September 26th, 2001 – Oxford University languages graduate Christian Arno registers his new translation company Lingo24 as an official business. Arno and a handful of home-based employees prepare to make their mark within the translation industry.
September 26th 2009: Lingo24 has 112 full-time employees working across four continents, clients in over sixty countries and an annual turnover of over US$6m.
So what happened in those eight years? And what was the inspiration behind what is now one of the UK’s biggest translation companies?
Let’s backtrack a little to 1999, when Christian Arno was on a year’s study at a university in Italy as part of his degree course. Along with a few friends, they decided to found a small online translation company called tgv24.com. The plan was to make a little beer money and perhaps make enough to help subsidize their studies.
They did not too badly as it happens. But it made Arno realize that there was genuine potential to build a serious online translation company. At the time, the Internet was still emerging and was nowhere near as ubiquitous as it is today. No translation companies were using the Internet to its fullest potential.
A Home-Based Business
After graduating in the summer of 2001, Arno decided to go for it and launched Lingo24, opting for the name because he planned to operate round-the-clock.

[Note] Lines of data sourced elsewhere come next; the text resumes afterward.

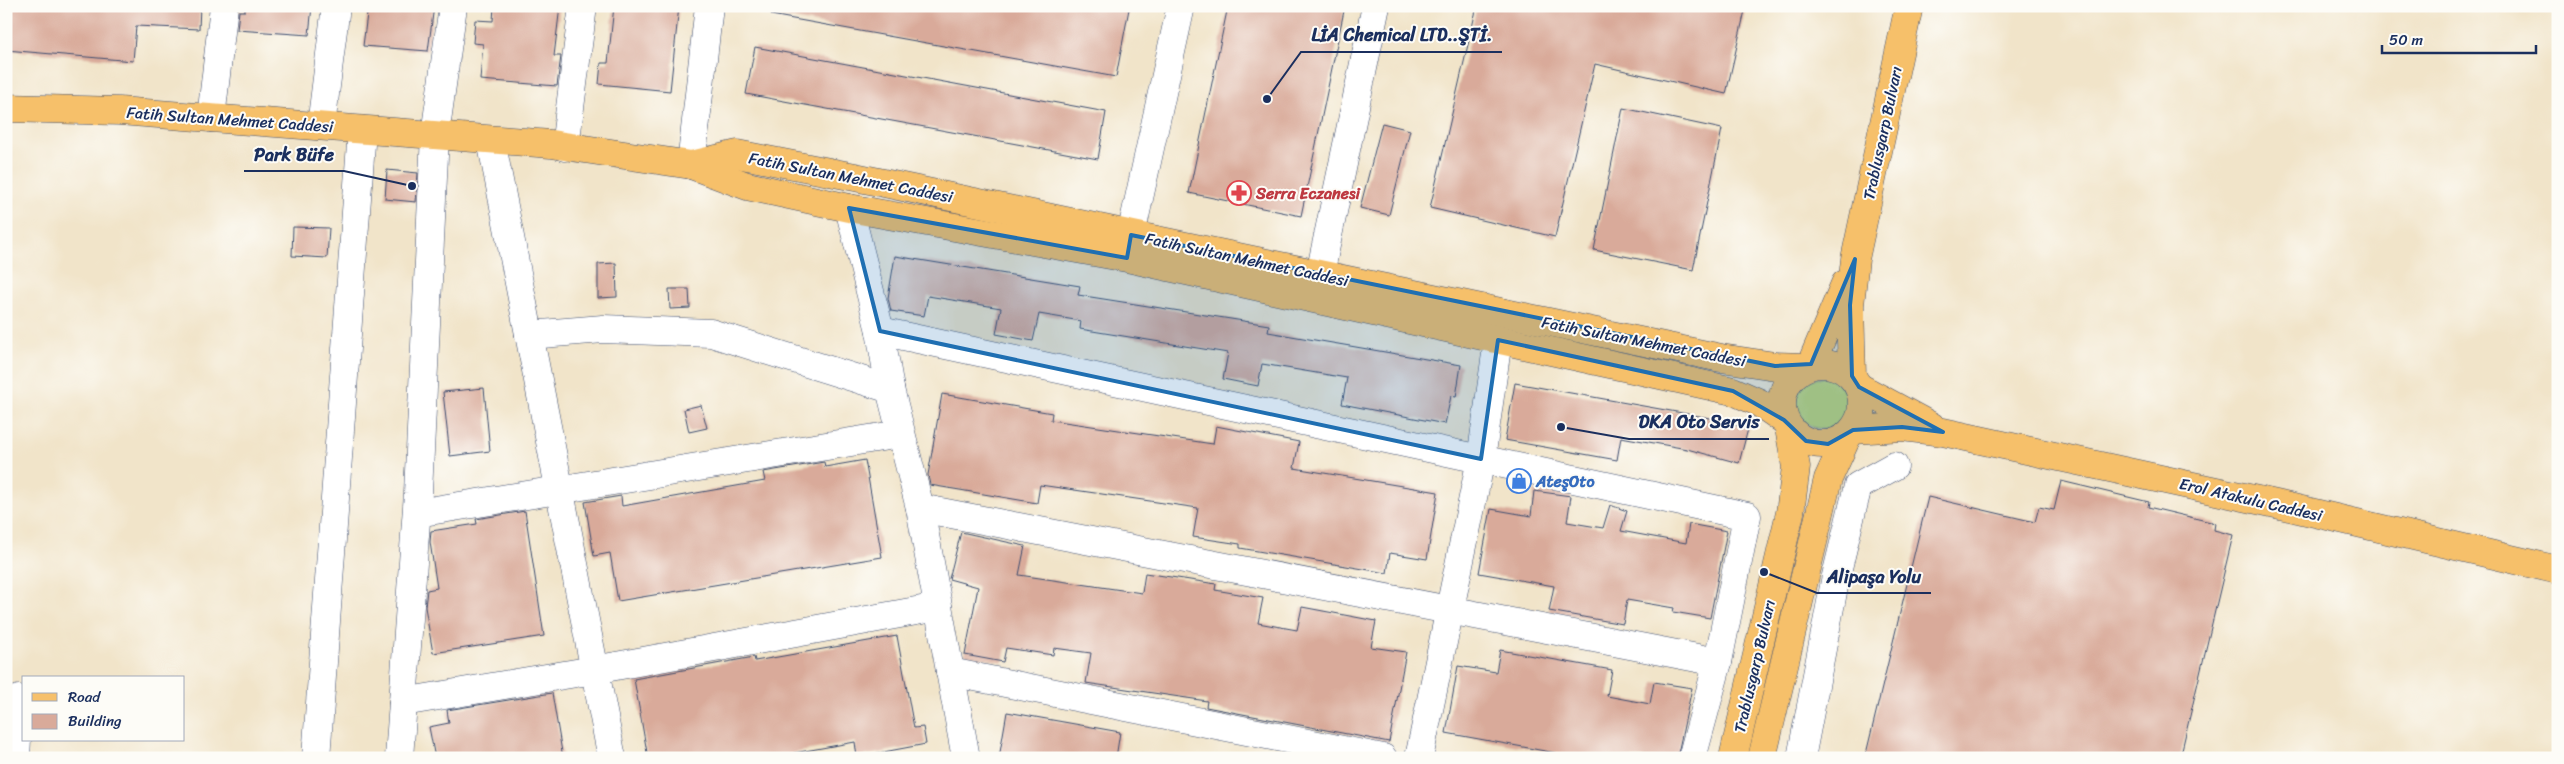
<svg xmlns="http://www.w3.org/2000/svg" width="2564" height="764" font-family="Sriracha,sans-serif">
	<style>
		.green { fill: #c0d579; stroke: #6e826c }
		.building { fill: #d9aa9a }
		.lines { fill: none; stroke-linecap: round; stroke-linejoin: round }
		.minor-casing { stroke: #3b4a6e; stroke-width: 29 }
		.major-casing { stroke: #3b4a6e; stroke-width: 29 }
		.minor { stroke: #fff; stroke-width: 28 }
		.major { stroke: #f6c06b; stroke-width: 28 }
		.marked { fill: #1f6fb2; fill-opacity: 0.2; stroke: #1f6fb2; stroke-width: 4; stroke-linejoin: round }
		.labels { text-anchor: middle; stroke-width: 4; stroke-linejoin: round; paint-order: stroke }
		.street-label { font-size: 16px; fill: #1b2f5e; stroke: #fdfcf7 }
		.health-label { font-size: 16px; font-weight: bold; fill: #be3a42; stroke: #fdfcf7; text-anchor: start }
		.shop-label { font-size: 16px; font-weight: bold; fill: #366cbe; stroke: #fdfcf7; text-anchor: start }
		.leader { fill: none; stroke: #1b2f5e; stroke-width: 2 }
		.callout-dot { fill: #1b2f5e; stroke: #fdfcf7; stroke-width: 2 }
		.callout-label { font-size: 18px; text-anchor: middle; font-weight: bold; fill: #1b2f5e; stroke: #fdfcf7; stroke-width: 4; stroke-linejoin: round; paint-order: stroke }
	</style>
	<rect width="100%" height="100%" fill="#fdfcf7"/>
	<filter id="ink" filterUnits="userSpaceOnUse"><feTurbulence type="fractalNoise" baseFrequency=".02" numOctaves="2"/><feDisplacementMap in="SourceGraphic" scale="10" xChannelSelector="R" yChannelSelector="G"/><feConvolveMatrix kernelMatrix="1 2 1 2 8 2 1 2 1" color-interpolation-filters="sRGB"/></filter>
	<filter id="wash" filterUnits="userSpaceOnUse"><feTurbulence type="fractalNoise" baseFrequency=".0096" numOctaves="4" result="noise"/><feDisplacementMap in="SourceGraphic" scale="20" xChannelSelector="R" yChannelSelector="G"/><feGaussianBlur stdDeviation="1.12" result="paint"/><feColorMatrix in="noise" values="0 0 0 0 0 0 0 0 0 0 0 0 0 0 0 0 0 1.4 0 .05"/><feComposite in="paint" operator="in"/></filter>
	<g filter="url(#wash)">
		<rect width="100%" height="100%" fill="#f1e4c9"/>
		<!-- green -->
		<circle class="green" cx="1822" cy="403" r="26"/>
		<g id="blocks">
			<!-- building -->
			<g class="building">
				<polygon points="6,6 200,6 199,29 136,26 133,61 6,50"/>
				<polygon points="246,6 312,6 309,35 237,30 239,11 245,11"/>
				<polygon points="368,6 434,6 428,51 363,46"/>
				<polygon points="494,6 560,6 554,56 561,56 557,86 480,80 483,44 473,43 475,20 493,21"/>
				<polygon points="614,6 679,6 670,91 599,84 601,63 608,63"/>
				<polygon points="772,6 1112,6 1129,9 1116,77 771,15"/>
				<polygon points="1228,6 1345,6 1301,216 1189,193"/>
				<polygon points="1477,6 1746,6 1726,94 1595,64 1555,237 1430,208"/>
				<polygon points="755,47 1106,112 1098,159 746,94"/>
				<polygon points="1623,108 1722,129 1693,270 1594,250"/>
				<polygon points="1382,123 1410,130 1389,215 1360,208"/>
				<polygon points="387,170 418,173 416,202 385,199"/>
				<polygon points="293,227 329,228 327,258 292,256"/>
				<polygon points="895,256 1080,286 1078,295 1269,325 1268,332 1461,365 1456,397 1451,396 1445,424 1342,404 1347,378 1262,364 1258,386 1223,379 1228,353 1080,329 1081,321 1039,314 1033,341 996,334 1001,308 928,296 924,316 891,311 888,298"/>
				<polygon points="616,263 617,297 598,298 598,264"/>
				<polygon points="669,289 689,289 690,308 670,309"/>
				<polygon points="1515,383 1710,418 1748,429 1739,463 1687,449 1621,437 1617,460 1505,440"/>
				<polygon points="484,388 490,451 450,456 443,392"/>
				<polygon points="942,394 1052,413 1051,420 1213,444 1216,426 1299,442 1294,468 1438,492 1427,559 1390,553 1387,573 1240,548 1240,544 1193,537 1198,508 1040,485 1037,503 930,485 928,475"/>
				<polygon points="701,405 707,428 689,432 684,409"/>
				<polygon points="865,460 882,557 618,601 610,553 594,556 585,502 621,496 622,506 765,481 763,472 824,462 825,467"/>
				<polygon points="2061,481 2149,502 2148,507 2215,523 2214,530 2233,535 2180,758 1865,758 1928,497 2035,522 2039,507 2054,510"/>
				<polygon points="1534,491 1571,496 1567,522 1603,528 1610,505 1627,511 1621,531 1686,543 1689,524 1727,531 1710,618 1673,612 1674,608 1627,600 1623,624 1549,611 1554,586 1479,573 1491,509 1531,516"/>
				<polygon points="525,511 544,636 433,653 425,607 427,590 437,588 430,542 431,531 477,524 476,519"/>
				<polygon points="961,532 1025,546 1019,575 1142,593 1145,573 1216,584 1215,590 1263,598 1258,623 1297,630 1302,607 1376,621 1371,647 1406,652 1389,742 1206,707 1207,701 1086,683 1091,653 1054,648 1053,655 1006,648 1003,662 965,655 978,587 949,579"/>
				<polygon points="897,636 914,728 923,727 926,744 857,757 855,742 794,753 795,758 648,758 634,679 754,657 755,661"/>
				<polygon points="1500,650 1612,670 1607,696 1650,704 1654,682 1692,688 1677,758 1556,758 1556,753 1446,733 1458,666 1496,672"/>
				<polygon points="552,693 563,758 435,758 429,727 449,723 447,710"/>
				<polygon points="1007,712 1120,732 1116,758 999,758"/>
			</g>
		</g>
	</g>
	<g filter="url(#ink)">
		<use href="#blocks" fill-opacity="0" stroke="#3b4a6e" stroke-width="1"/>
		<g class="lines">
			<defs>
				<g id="minor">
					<polyline points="211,118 224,6"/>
					<polyline points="321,126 336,6"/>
					<polyline points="491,140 612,758"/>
					<polyline points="565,147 583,6"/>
					<polyline points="691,165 709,6"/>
					<polyline points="849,208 880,331 890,389 920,508 966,758"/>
					<polyline points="1131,235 1181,6"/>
					<polyline points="1320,274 1376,6"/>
					<polyline points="880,331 1747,516 1718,662 1692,758"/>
					<polyline points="529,335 603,329 711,333 890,389"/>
					<polyline points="920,508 1718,662"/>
					<polyline points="417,513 900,434"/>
					<polyline points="950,672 1383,758"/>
					<polyline points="403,702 594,670 938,607"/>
					<polyline points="16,758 19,699"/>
					<polyline points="316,758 362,130"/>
					<polyline points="399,758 418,493 435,135 453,6"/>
					<polyline points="1419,758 1481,459 1498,340"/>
					<polyline points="1801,758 1836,576 1858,486 1894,466"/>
				</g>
				<g id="major">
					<polyline points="6,108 119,111 551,144 691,165 747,186 849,208 1127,258 1733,391 1758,402 1784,420"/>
					<polyline points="691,165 737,154 855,177 1721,358 1775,366 1805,367"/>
					<circle cx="1822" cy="404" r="40"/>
					<polyline points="1811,364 1845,284"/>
					<polyline points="1852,376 1850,305 1855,259 1909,6"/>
					<polyline points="1859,387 1931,426"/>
					<polyline points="1853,430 1902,427 1943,432 2276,504 2558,570"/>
					<polyline points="1733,758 1790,513 1796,467 1789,428"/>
					<polyline points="1762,758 1828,479 1848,435"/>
				</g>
			</defs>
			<!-- minor casing -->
			<use href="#minor" class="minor-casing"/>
			<!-- major casing -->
			<use href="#major" class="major-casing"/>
			<!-- minor -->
			<use href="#minor" class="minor"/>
			<!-- major -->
			<use href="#major" class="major"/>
		</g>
	</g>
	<!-- marked area -->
	<path class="marked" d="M 849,208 L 1127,258 L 1131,235 L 1775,366 L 1811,364 L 1855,259 L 1850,305 L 1852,376 L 1859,387 L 1943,432 L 1902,427 L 1853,430 L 1828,444 L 1806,441 L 1784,420 L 1733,391 L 1498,340 L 1481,459 L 880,331 Z"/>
	<!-- icons -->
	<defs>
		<symbol id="pharmacy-ring" viewBox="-11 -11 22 22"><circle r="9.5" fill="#fdfcf7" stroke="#e0444e" stroke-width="1.5"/><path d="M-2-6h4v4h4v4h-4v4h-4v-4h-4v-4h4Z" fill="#e0444e"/></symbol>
		<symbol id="shop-ring" viewBox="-11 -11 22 22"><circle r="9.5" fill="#fdfcf7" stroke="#3f7fe0" stroke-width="1.5"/><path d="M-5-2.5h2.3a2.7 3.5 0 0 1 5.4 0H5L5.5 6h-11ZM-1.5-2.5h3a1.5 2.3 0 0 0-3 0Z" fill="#3f7fe0"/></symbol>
	</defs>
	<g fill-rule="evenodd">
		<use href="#pharmacy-ring" x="1225" y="179" width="28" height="28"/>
		<use href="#shop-ring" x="1505" y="467" width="28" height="28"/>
	</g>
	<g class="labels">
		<!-- street labels -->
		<g class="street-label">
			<text transform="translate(230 119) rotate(4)" y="6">Fatih Sultan Mehmet Caddesi</text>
			<text transform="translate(1882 133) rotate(-78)" y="6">Trablusgarp Bulvarı</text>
			<text transform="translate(851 177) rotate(11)" y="6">Fatih Sultan Mehmet Caddesi</text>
			<text transform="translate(1247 259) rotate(12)" y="6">Fatih Sultan Mehmet Caddesi</text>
			<text transform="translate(1644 341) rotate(11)" y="6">Fatih Sultan Mehmet Caddesi</text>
			<text transform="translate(2251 499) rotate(13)" y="6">Erol Atakulu Caddesi</text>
			<text transform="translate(1754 666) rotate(-77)" y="6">Trablusgarp Bulvarı</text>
		</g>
		<!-- health labels -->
		<g class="health-label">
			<text x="1256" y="199">Serra Eczanesi</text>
		</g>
		<!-- shop labels -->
		<g class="shop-label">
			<text x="1536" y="487">AteşOto</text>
		</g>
	</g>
	<!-- callouts -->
	<path class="leader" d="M1267 99L1301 52H1502M412 186L344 171H244M1561 427L1629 439H1769M1764 572L1817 593H1931"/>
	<g class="callout-dot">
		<circle cx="1267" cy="99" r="5"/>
		<circle cx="412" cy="186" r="5"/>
		<circle cx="1561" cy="427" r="5"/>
		<circle cx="1764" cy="572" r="5"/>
	</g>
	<g class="callout-label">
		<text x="1402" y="41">LİA Chemical LTD..ŞTİ.</text>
		<text x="294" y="161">Park Büfe</text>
		<text x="1699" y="428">DKA Oto Servis</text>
		<text x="1874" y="583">Alipaşa Yolu</text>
	</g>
	<!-- margin -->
	<rect width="2564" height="764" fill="none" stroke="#fdfcf7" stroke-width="25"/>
	<!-- legend -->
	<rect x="22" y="676" width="162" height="65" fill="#fdfcf7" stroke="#a3aaba"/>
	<rect x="32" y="693" width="25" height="8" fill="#f6c06b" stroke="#a3aaba"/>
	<text x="68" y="702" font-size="15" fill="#1b2f5e">Road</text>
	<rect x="32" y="714" width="25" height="15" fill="#d9aa9a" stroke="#a3aaba"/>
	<text x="68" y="726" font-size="15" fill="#1b2f5e">Building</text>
	<!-- scale -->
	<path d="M2382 45v8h154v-8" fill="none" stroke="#1b2f5e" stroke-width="2.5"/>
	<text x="2389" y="45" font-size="15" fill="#1b2f5e" stroke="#fdfcf7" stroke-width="4" paint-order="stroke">50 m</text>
</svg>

He aimed to market his company entirely on the World Wide Web, something that no other translation company was doing at the time.
One of the key factors in Lingo24’s early success was that they were home-based. No premises meant no expensive overheads, and hence they could offer prices up to 30-percent less than established competitors. Furthermore, because Christian was based in his parents’ house in Aberdeen – one of the world’s most prominent oil and gas hubs – he was introduced to some big companies and won some big contracts early on. This initial growth spurt saw Arno take his business abroad, opening virtual, home-based operations in New Zealand in 2003 and then China in 2004.
Overseas Expansion
With operations established across multiple time-zones, Lingo24 could now effectively manage projects ‘out of hours’, so to speak. When the UK closed for business, the project management reigns would be passed to a manager elsewhere in the world.
A major growth milestone occurred in 2005, when a main operational hub was opened in Timisoara, a small university city in Romania. With an excellent technical university and the city’s high degree of multilingualism, Lingo24 could recruit highly talented individuals and develop the next phase of Arno’s growth plans. It took its international operations further in January 2008 when it opened in Panama, another multicultural, multilingual country that also happened to already be an established service centre for the nearby United States. Lingo24 could now build its business in the lucrative North American market, and also offer an additional option for round-the-clock support for clients in other countries.
Its first physical office space was finally opened in August 2008, in the Scottish capital city of Edinburgh. A vibrant, multicultural city with several excellent universities, Edinburgh was the perfect city to establish its global headquarters.
Over the years, Christian’s drive and vision has also seen the company and himself shortlisted for numerous awards.
Navigating The World Wide Web
It’s also worth mentioning the role that online marketing has played in Lingo24’s rise from a small home-based business into an international multi-million dollar business. Search engine optimization has been a key strategy. A significant proportion of its revenue comes via search engines, through ranking highly on Google and other search engines for key search terms such as ‘translation services’, ‘legal translation services’ and ‘UK translation company’.
This year, Lingo24 expects sales to continue on an upwards trajectory. Predicted turnover is expected grow year-on-year by over 30 percent to well over US$7m.
Content for this post was contributed by Nora Zavalczki of Lingo24, and adapted and edited for publication here.
You talk about Tomedes, I just paid a company called Asia Translate (http://www.asiatranslate.net) to proofread my college project on the rise of Beijng. Boy, my mandarin needs work!
Christian is making a great job in Lingo24. I’ve heard the other day of another successful translation start up called Tomedes. They have a website on http://www.tomedes.com
Awesome story 🙂 Very interesting, especially because of its global flavor! I love the business model and especially the fact that it is home based means you can travel and do business (big bonus). Nice work!